In 2015 Ortega was informed by the United States Attorney that his emails had been hacked by New York private investigator Eric Saldarriaga in the previous year. Saldarriaga had received payment by clients whose names remain private and used an illegal overseas hacking group to break into several private accounts including Ortega's and ex-Scientologist and former church spokesperson Mike Rinder. Both Ortega and Rinder filed victim impact statements and requested the client's name(s) be made public. Goldstein in the New York Times reported "The client is said to be someone who has done investigations on behalf of the Church of Scientology, said people briefed on the case but not authorized to speak publicly." 50 victims of hacking were identified and Saldarriaga was given a 3-month prison sentence in June 2015. Saldarriaga claimed he feared retaliation from naming clients while cooperating with the FBI and was never required to name the client publicly in court.

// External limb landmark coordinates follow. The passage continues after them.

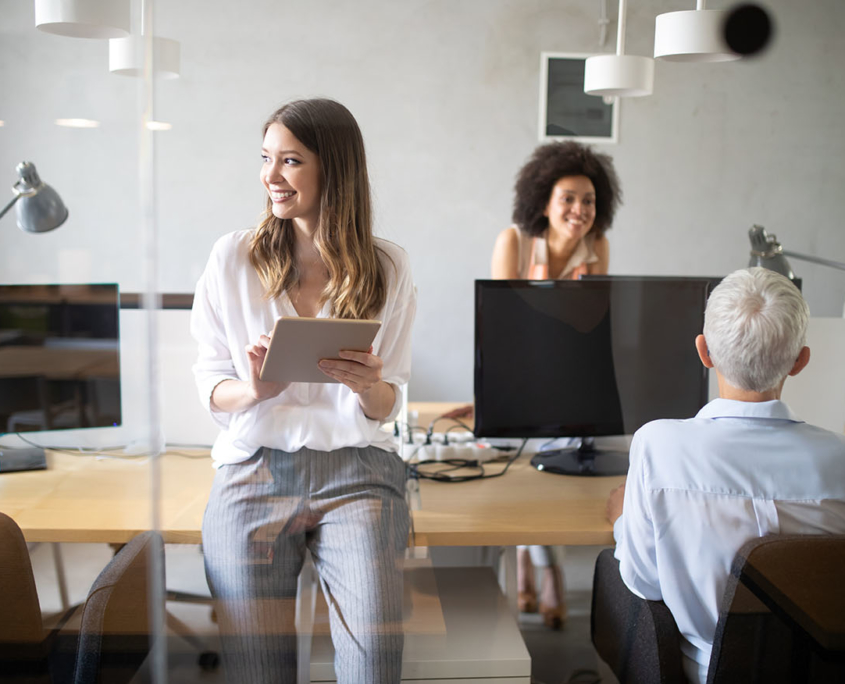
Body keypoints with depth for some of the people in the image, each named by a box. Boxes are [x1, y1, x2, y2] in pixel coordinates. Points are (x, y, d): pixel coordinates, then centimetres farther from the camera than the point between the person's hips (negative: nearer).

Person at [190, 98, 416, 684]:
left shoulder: (388, 268, 6)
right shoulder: (234, 257, 5)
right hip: (254, 467, 1)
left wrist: (367, 386, -14)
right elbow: (210, 386, 8)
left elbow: (388, 405, 9)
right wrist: (253, 390, -14)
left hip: (357, 468, 0)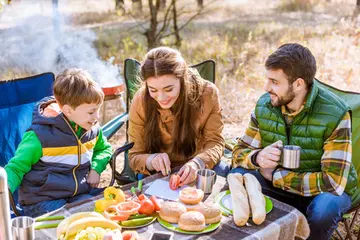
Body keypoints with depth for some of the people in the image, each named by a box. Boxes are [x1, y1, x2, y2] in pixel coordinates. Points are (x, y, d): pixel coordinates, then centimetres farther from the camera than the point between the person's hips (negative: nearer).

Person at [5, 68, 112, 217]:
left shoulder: (93, 129, 3)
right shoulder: (41, 137, -14)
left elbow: (104, 148, 25)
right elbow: (16, 168, -5)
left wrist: (96, 168, 3)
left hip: (81, 193, 5)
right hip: (43, 201, -5)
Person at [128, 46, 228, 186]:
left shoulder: (207, 93, -16)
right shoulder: (141, 101, -16)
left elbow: (215, 142, -11)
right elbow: (135, 157, -9)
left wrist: (197, 163, -33)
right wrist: (151, 160, -32)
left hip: (198, 169, 2)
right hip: (160, 173, -1)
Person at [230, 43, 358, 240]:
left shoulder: (334, 114, -25)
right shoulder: (264, 105, -11)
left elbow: (333, 182, -29)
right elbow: (239, 152, -4)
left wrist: (275, 176, -23)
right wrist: (257, 157, -29)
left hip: (322, 190, -3)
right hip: (279, 184, 4)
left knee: (325, 208, -36)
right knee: (237, 176, -21)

In May 2015, Ortega released a book about Scientology critic Paulette Cooper and her conflict with the organization, entitled The Unbreakable Miss Lovely, which was published by Silvertail Books, an imprint of London-based literary agent and independent publisher Humfrey Hunter. The book focusses on the journalist Paulette Cooper, codenamed 'Miss Lovely' by the church, who became one of the first journalists to investigate the practices of harassment and intimidation of anyone who spoke publicly against the organisation with her own published book, The Scandal of Scientology. Ortega's research into Cooper's story uncovered many previously unpublished operations by the church against Cooper, and included testimony from FBI Special Agent Christine Hansen. In an official response to the book from the church a spokesperson declined to revisit the subject and referred to Ortega as 'a parasite'. The book was well received by critics of Scientology and has been described as among the best of the genre as well as shocking. Although Cooper reached a financial settlement with the church in 1985, Ortega was accompanied by Cooper on some of the subsequent international book tour.
After leaving the Voice in September 2012, Ortega began writing a freelance blog entitled The Underground Bunker that is focused solely on Scientology. The website has been described as 'devastating' to the organisation and 'influential'. It concentrates on monitoring activity within Scientology and is updated daily.
The blog's webmaster is Scott Pilutik, who also works as Ortega's legal adviser.